Please reproduce the entire listing below word for word, leaving out the pictures.

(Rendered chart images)

|---|

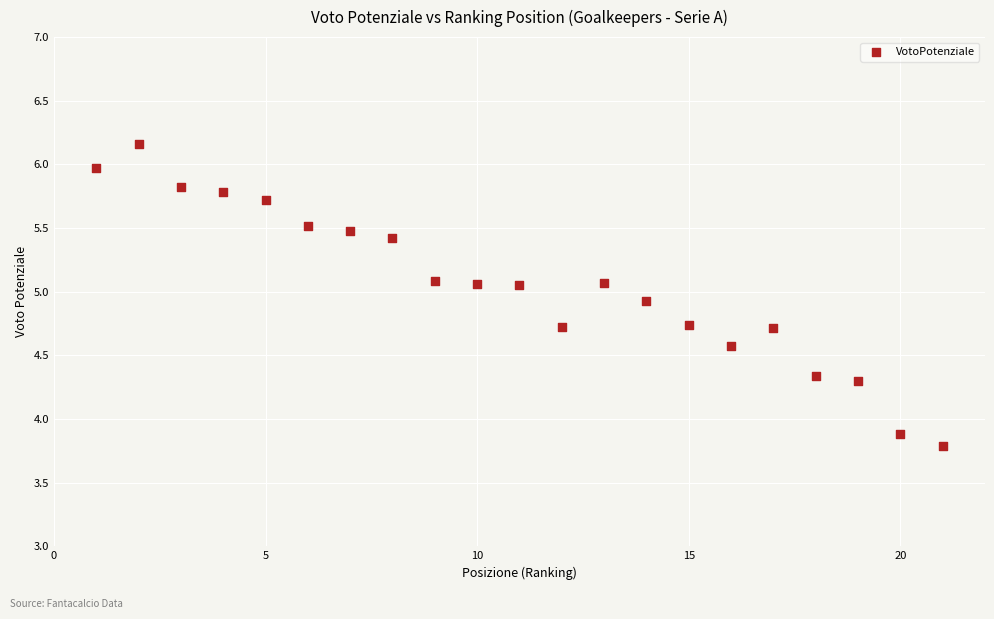

What Y value in the scatter plot is closest to 4?

3.9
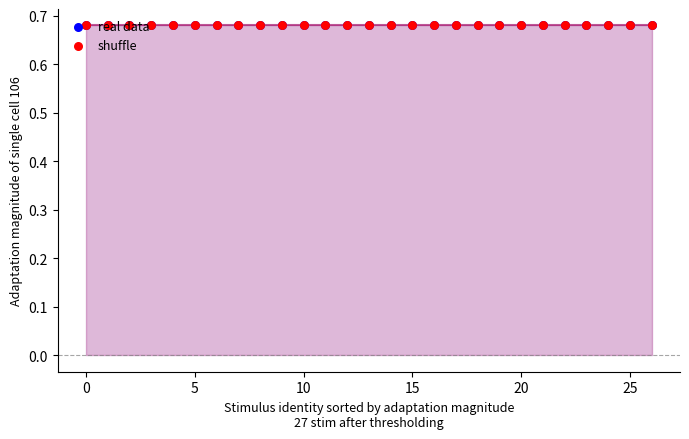

Which series has the largest total across all categories?

real data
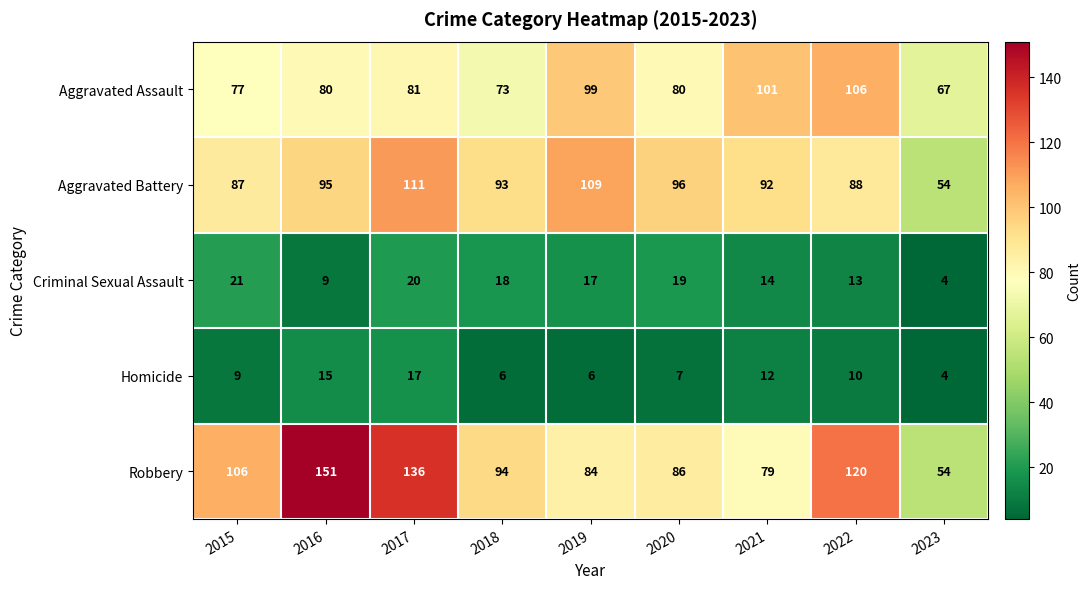

What is the difference between the maximum and minimum values in the Robbery series?

97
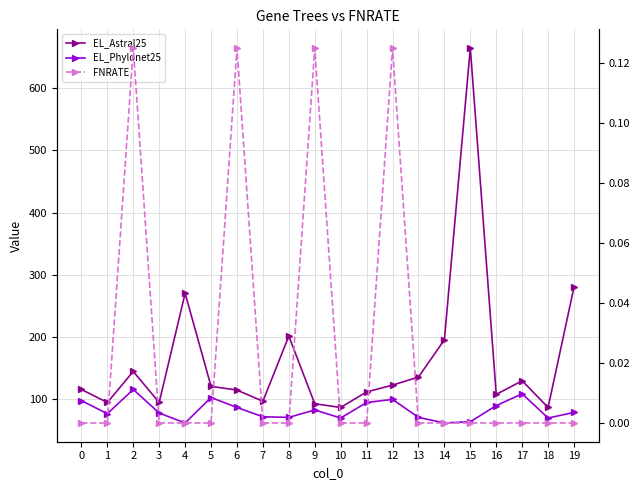

True or false: EL_Phylonet25 has a value of 71.0 at 7.

True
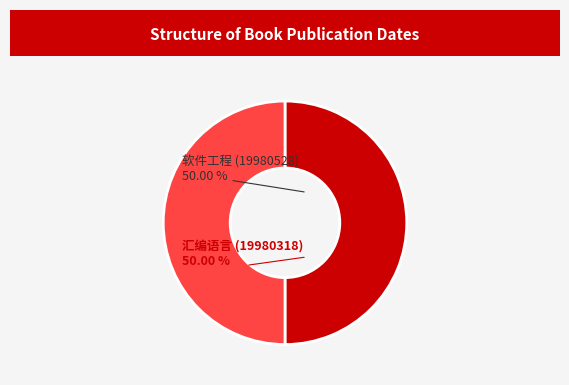

Count the number of slices in the pie.

2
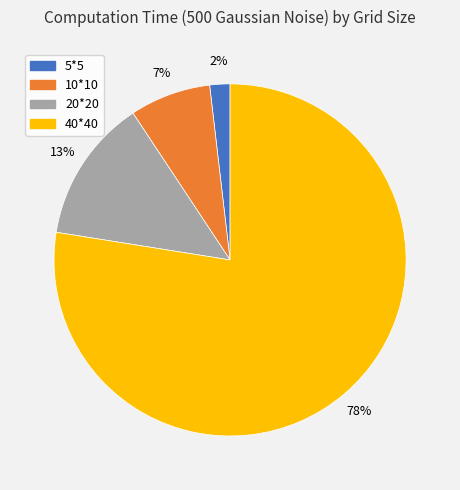

What percentage is the 10*10 slice, to the nearest percent?

7%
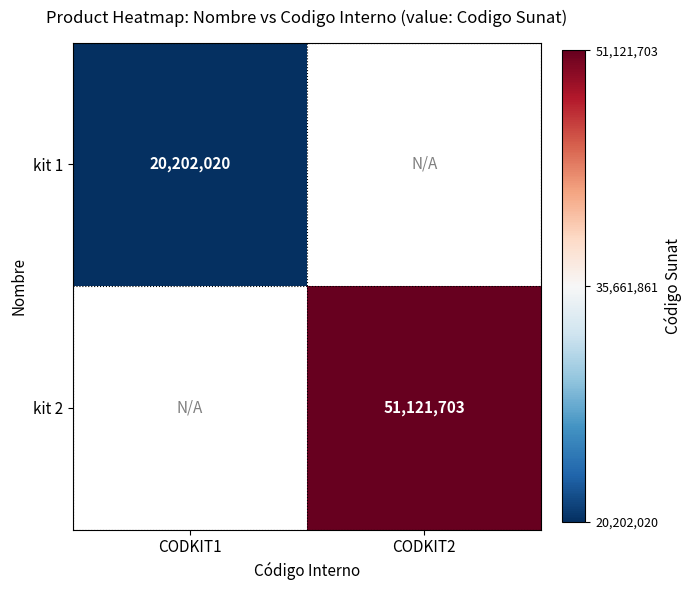

The value of kit 2 at CODKIT2 is 82333795. True or false?

False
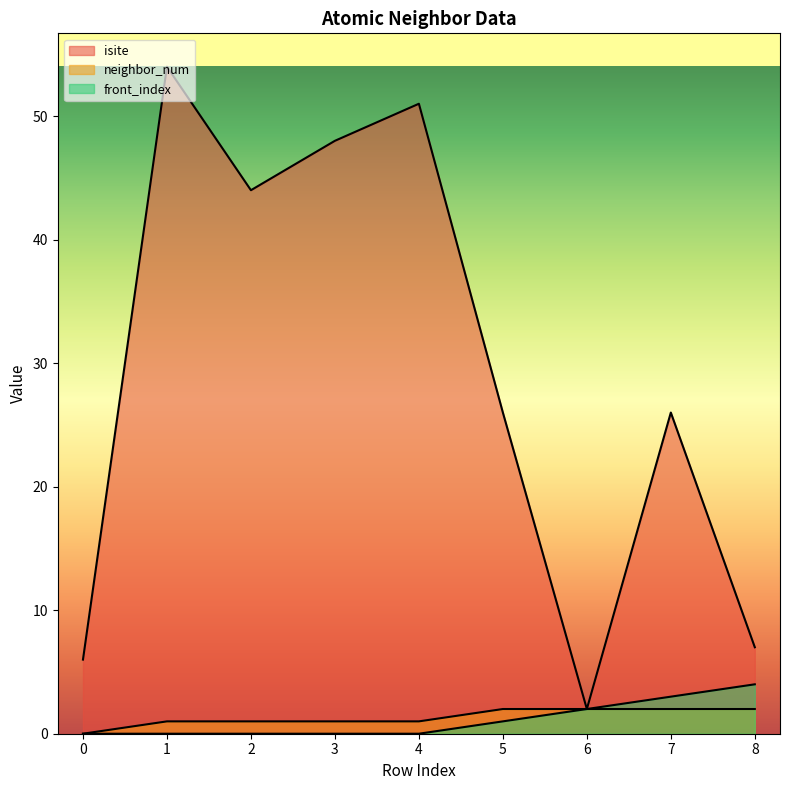

What is the value of the isite point at the 7th from the left?

2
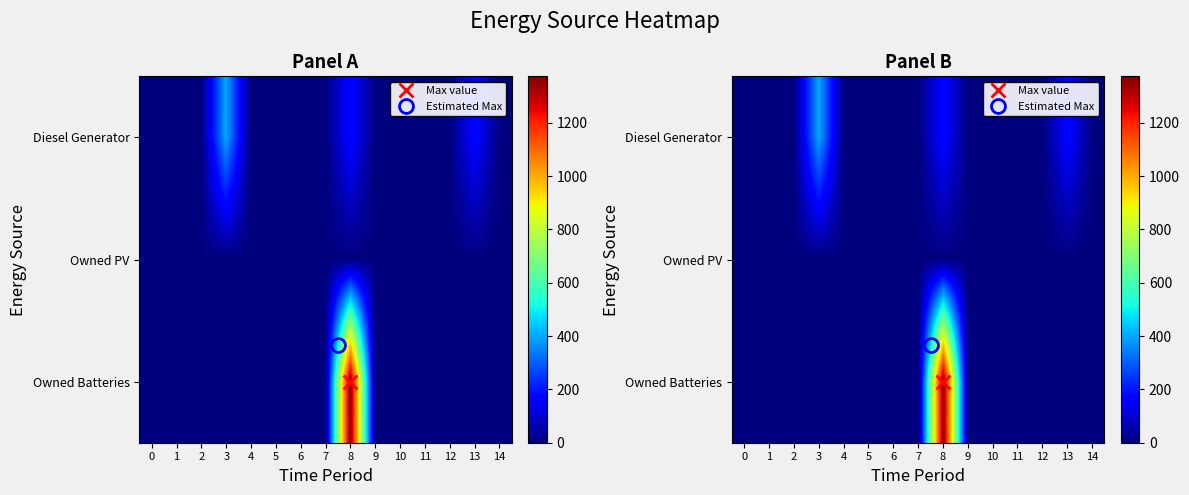

Count the number of data series in this chart.

3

|---|

Written solution:
What Y value in the scatter plot is closest to 4?

3.9

Which series has the largest total across all categories?

real data

What is the difference between the maximum and minimum values in the Robbery series?

97

True or false: EL_Phylonet25 has a value of 71.0 at 7.

True

Count the number of slices in the pie.

2

What percentage is the 10*10 slice, to the nearest percent?

7%

The value of kit 2 at CODKIT2 is 82333795. True or false?

False

What is the value of the isite point at the 7th from the left?

2

Count the number of data series in this chart.

3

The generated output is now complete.